Australian payment company banks on open source

07.08.2006
Move over mainframes and proprietary transaction databases, the financial institutions of the future will run on open source software, just like Sydney-based payment solutions company MoneySwitch.

Founded by ex-Cisco engineers more than three years ago, MoneySwitch has developed a custom, IP-based credit and debit card transaction processing platform and will begin active trading by the end of the year.

MoneySwitch cofounder and engineer Andrew Rothwell told Computerworld they spent six to 12 months just trying to understand the business, and were cash-poor at the start.

"We were looking at open source technologies versus a chargeable product and we thought 'let's look at some open source technologies and see what they are like'," Rothwell said.

"We discovered these open source projects are quite widespread and are incredibly well supported. So we came to the conclusion that a lot of the open source products are so reliable and so well supported that why would we even consider looking at chargeable products."

So MoneySwitch built a transaction processing platform based on Linux, MySQL, the Jetty Web server, and Java, and immediately realized the benefits of working with the open source community.

"The beauty is that we are not only consumers of the product; we can feed any bug fixes or design deficiencies that we rectify ourselves back into the community," Rothwell said. "If we can get the changes into the next release we don't have to do anything."

Rothwell said if MoneySwitch went to a "big vendor" product "we just wouldn't get any kind of action or support like that".

With the luxury of going into a greenfield IT business, the MoneySwitch engineers architected the applications such that if it needed to migrate from one open source product to another, it could do so transparently.

"We run Red Hat Enterprise in the data center and the development environment is Fedora Linux, but now all the guys are looking at Ubuntu [as] the tools that sit on top of it are great," Rothwell said, adding the backend system could also change from Red Hat.

MoneySwitch's vice president of engineering, Peter Haig said the company's goal is to be nimble and ensure open source projects don't get "tangled" in the code so they are kept "clearly interfaced off".

"We have two data centers and have taken a different approach to the banks in that our data centers are effectively hot," Haig said. "So disaster recovery is more real-time and our terminals are able to contact multiple locations to get service."

MoneySwitch will import Eftpos terminals from Belgian company Banksys, which is one of only a few in the world that run Linux and Java on the device and supports native encryption.

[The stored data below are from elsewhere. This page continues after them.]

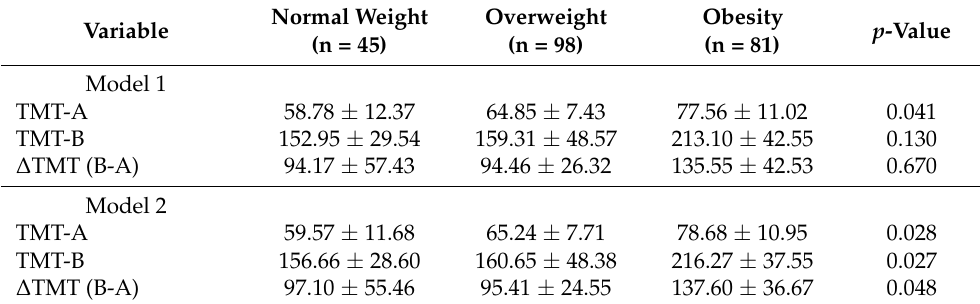
Table 3. Comparisons of executive function performance in different BMI groups. Variable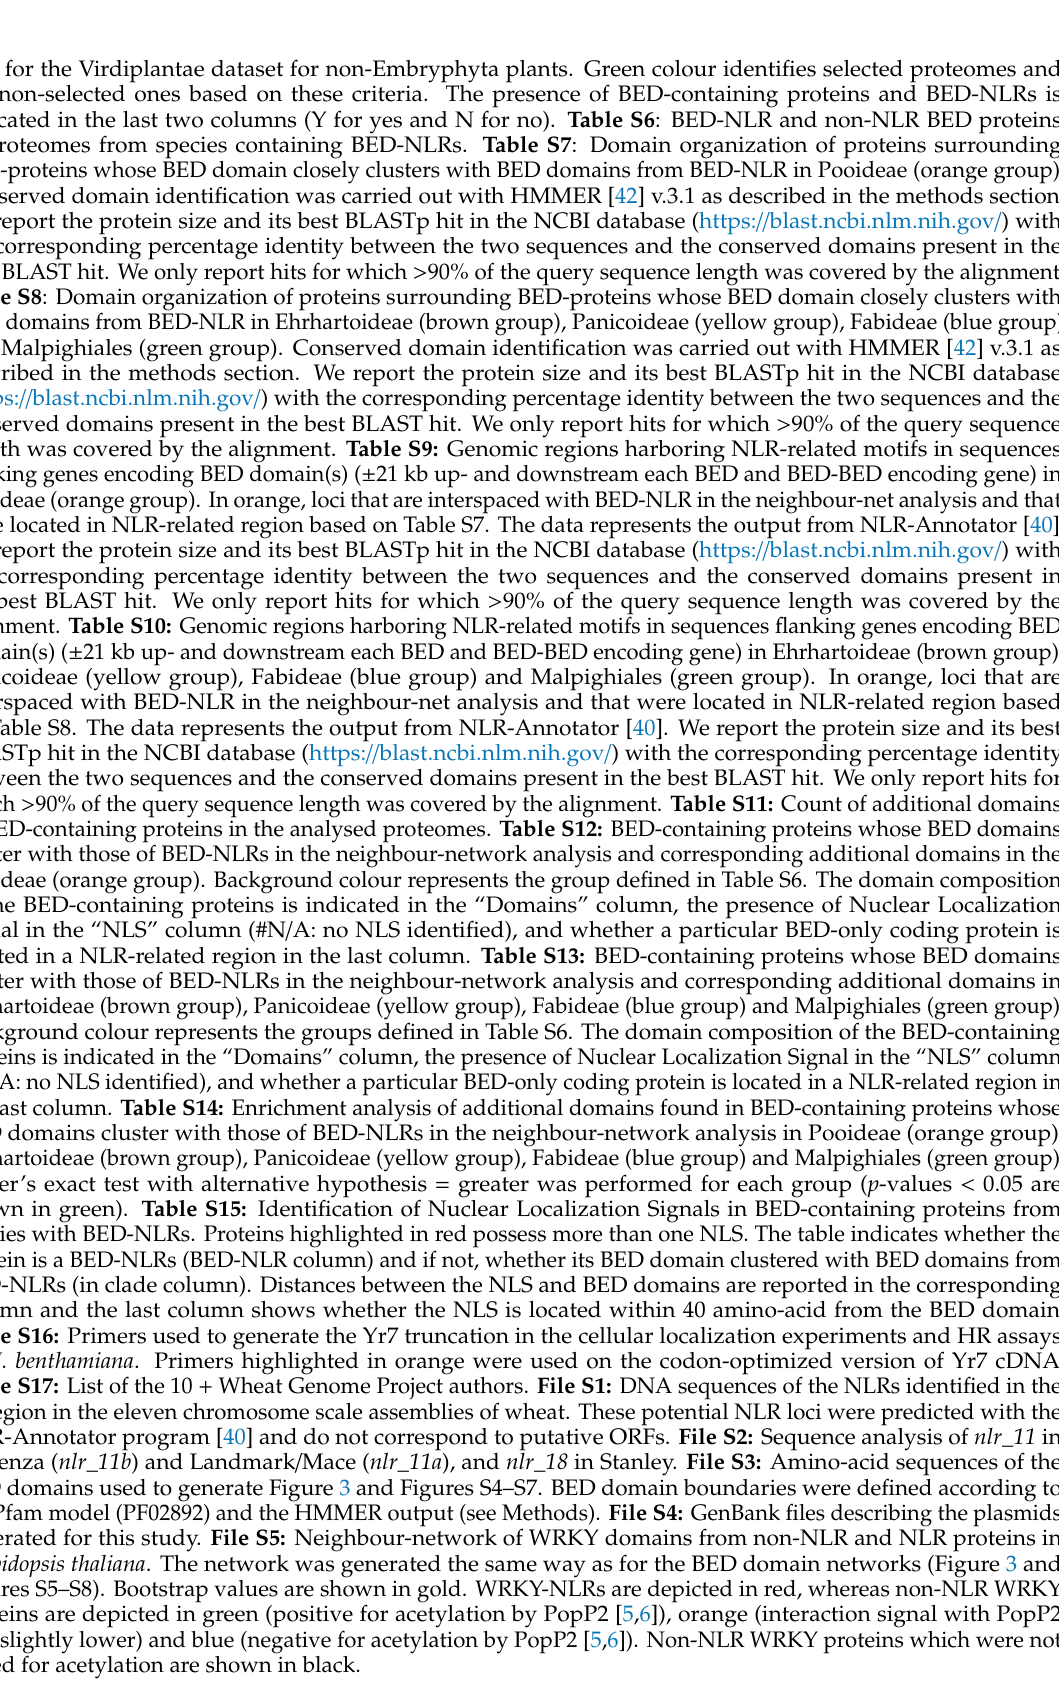
85% for the Virdiplantae dataset for non-Embryphyta plants. Green colour identifies selected proteomes and red non-selected ones based on these criteria. The presence of BED-containing proteins and BED-NLRs is indicated in the last two columns (Y for yes and N for no). Table S6 : BED-NLR and non-NLR BED proteins in proteomes from species containing BED-NLRs. Table S7 : Domain organization of proteins surrounding BED-proteins whose BED domain closely clusters with BED domains from BED-NLR in Pooideae (orange group). Conserved domain identification was carried out with HMMER [42] v.3.1 as described in the methods section. We report the protein size and its best BLASTp hit in the NCBI database (https: // blast.ncbi.nlm.nih.gov / ) with the corresponding percentage identity between the two sequences and the conserved domains present in the best BLAST hit. We only report hits for which > 90% of the query sequence length was covered by the alignment. Table S8 : Domain organization of proteins surrounding BED-proteins whose BED domain closely clusters with BED domains from BED-NLR in Ehrhartoideae (brown group), Panicoideae (yellow group), Fabideae (blue group) and Malpighiales (green group). Conserved domain identification was carried out with HMMER [42] v.3.1 as described in the methods section. We report the protein size and its best BLASTp hit in the NCBI database (https: // blast.ncbi.nlm.nih.gov / ) with the corresponding percentage identity between the two sequences and the conserved domains present in the best BLAST hit. We only report hits for which > 90% of the query sequence length was covered by the alignment. Table S9: Genomic regions harboring NLR-related motifs in sequences flanking genes encoding BED domain(s) ( ± 21 kb up- and downstream each BED and BED-BED encoding gene) in Pooideae (orange group). In orange, loci that are interspaced with BED-NLR in the neighbour-net analysis and that were located in NLR-related region based on Table S7. The data represents the output from NLR-Annotator [40]. We report the protein size and its best BLASTp hit in the NCBI database (https: // blast.ncbi.nlm.nih.gov / ) with the corresponding percentage identity between the two sequences and the conserved domains present in the best BLAST hit. We only report hits for which > 90% of the query sequence length was covered by the alignment. Table S10: Genomic regions harboring NLR-related motifs in sequences flanking genes encoding BED domain(s) ( ± 21 kb up- and downstream each BED and BED-BED encoding gene) in Ehrhartoideae (brown group), Panicoideae (yellow group), Fabideae (blue group) and Malpighiales (green group). In orange, loci that are interspaced with BED-NLR in the neighbour-net analysis and that were located in NLR-related region based on Table S8. The data represents the output from NLR-Annotator [40]. We report the protein size and its best BLASTp hit in the NCBI database (https: // blast.ncbi.nlm.nih.gov / ) with the corresponding percentage identity between the two sequences and the conserved domains present in the best BLAST hit. We only report hits for which > 90% of the query sequence length was covered by the alignment. Table S11: Count of additional domains in BED-containing proteins in the analysed proteomes. Table S12: BED-containing proteins whose BED domains cluster with those of BED-NLRs in the neighbour-network analysis and corresponding additional domains in the Pooideae (orange group). Background colour represents the group defined in Table S6. The domain composition of the BED-containing proteins is indicated in the “Domains” column, the presence of Nuclear Localization Signal in the “NLS” column (#N / A: no NLS identified), and whether a particular BED-only coding protein is located in a NLR-related region in the last column. Table S13: BED-containing proteins whose BED domains cluster with those of BED-NLRs in the neighbour-network analysis and corresponding additional domains in Ehrhartoideae (brown group), Panicoideae (yellow group), Fabideae (blue group) and Malpighiales (green group). Background colour represents the groups defined in Table S6. The domain composition of the BED-containing proteins is indicated in the “Domains” column, the presence of Nuclear Localization Signal in the “NLS” column (#N / A: no NLS identified), and whether a particular BED-only coding protein is located in a NLR-related region in the last column. Table S14: Enrichment analysis of additional domains found in BED-containing proteins whose BED domains cluster with those of BED-NLRs in the neighbour-network analysis in Pooideae (orange group), Ehrhartoideae (brown group), Panicoideae (yellow group), Fabideae (blue group) and Malpighiales (green group) . Fisher’s exact test with alternative hypothesis = greater was performed for each group ( p -values < 0.05 are shown in green). Table S15: Identification of Nuclear Localization Signals in BED-containing proteins from species with BED-NLRs. Proteins highlighted in red possess more than one NLS. The table indicates whether the protein is a BED-NLRs (BED-NLR column) and if not, whether its BED domain clustered with BED domains from BED-NLRs (in clade column). Distances between the NLS and BED domains are reported in the corresponding column and the last column shows whether the NLS is located within 40 amino-acid from the BED domain. Table S16: Primers used to generate the Yr7 truncation in the cellular localization experiments and HR assays in N. benthamiana . Primers highlighted in orange were used on the codon-optimized version of Yr7 cDNA. Table S17: List of the 10 + Wheat Genome Project authors. File S1: DNA sequences of the NLRs identified in the Yr region in the eleven chromosome scale assemblies of wheat. These potential NLR loci were predicted with the NLR-Annotator program [40] and do not correspond to putative ORFs. File S2: Sequence analysis of nlr_11 in Cadenza ( nlr_11b ) and Landmark / Mace ( nlr_11a ), and nlr_18 in Stanley. File S3: Amino-acid sequences of the BED domains used to generate Figure 3 and Figures S4–S7. BED domain boundaries were defined according to the Pfam model (PF02892) and the HMMER output (see Methods). File S4: GenBank files describing the plasmids generated for this study. File S5: Neighbour-network of WRKY domains from non-NLR and NLR proteins in Arabidopsis thaliana . The network was generated the same way as for the BED domain networks (Figure 3 and Figures S5–S8). Bootstrap values are shown in gold. WRKY-NLRs are depicted in red, whereas non-NLR WRKY proteins are depicted in green (positive for acetylation by PopP2 [5,6]), orange (interaction signal with PopP2 was slightly lower) and blue (negative for acetylation by PopP2 [5,6]). Non-NLR WRKY proteins which were not tested for acetylation are shown in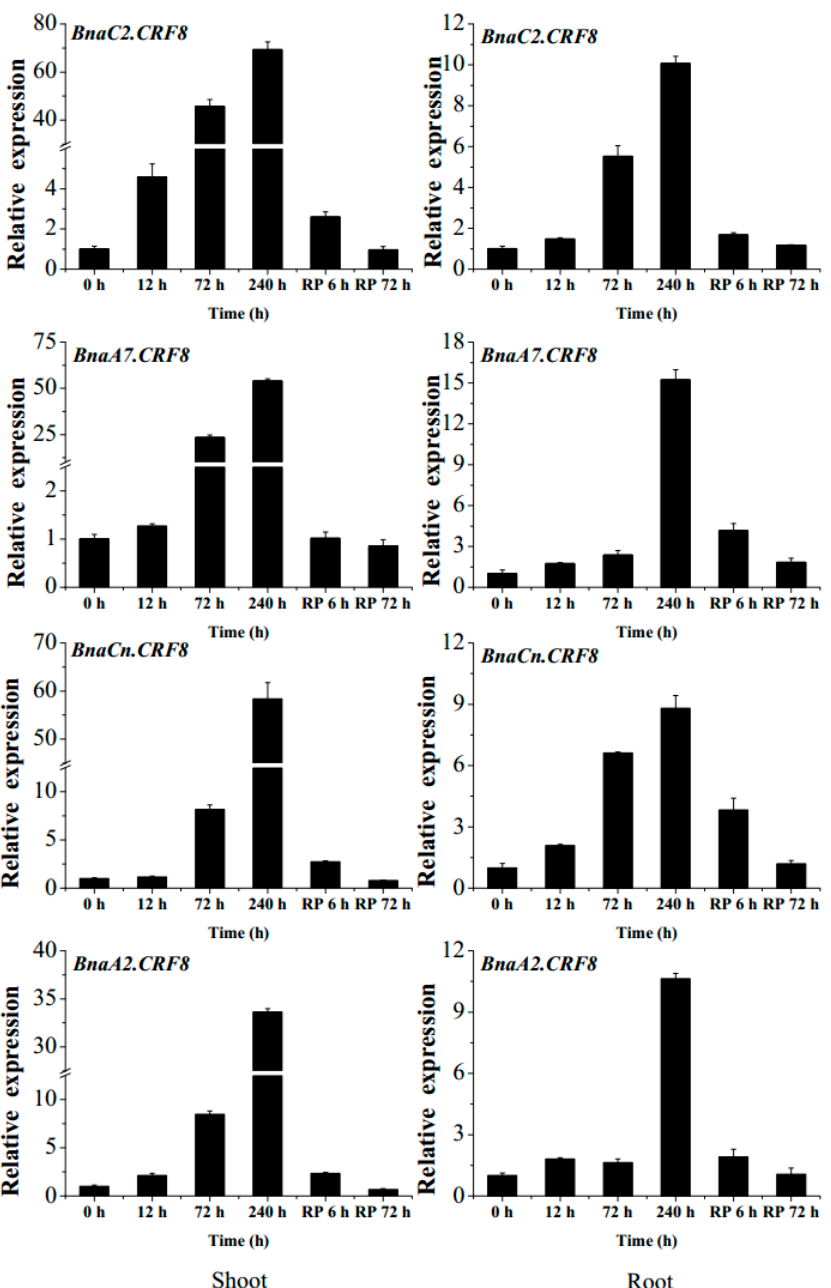
Figure 4. The expression changes of the 4 BnaCRF8 genes in response to phosphate (Pi) deficiency and recovery in Brassica napus . Fifteen-day-old plants were treated with Pi starvation (0 µ M Pi) for 10 days before Pi recovery (RP). Then, the shoots and roots of the plants were sampled separately, and qRT-PCR was performed at 6 time points (0, 12, 72, and 240 h after Pi starvation, and 6 and 72 h after RP). Values represent mean ± standard deviation (SD) of 3 biological replicates with 4 plants each.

Within two months it had a prototype payment application running on the terminal.

MoneySwitch's network is purely IP-based and the terminals can access the transaction backend over GPRS, Ethernet, and Wi-Fi.

All this low-cost infrastructure is aimed at breaking the big four banks' "quadopoly" on the A$1 billion (US$766 million) transaction processing market.

"The ability to choose between open source projects and fit one in on top of another very quickly was a really compelling attribute as well as the cost, support and the reliability," Rothwell said. "It was a no-brainer for us."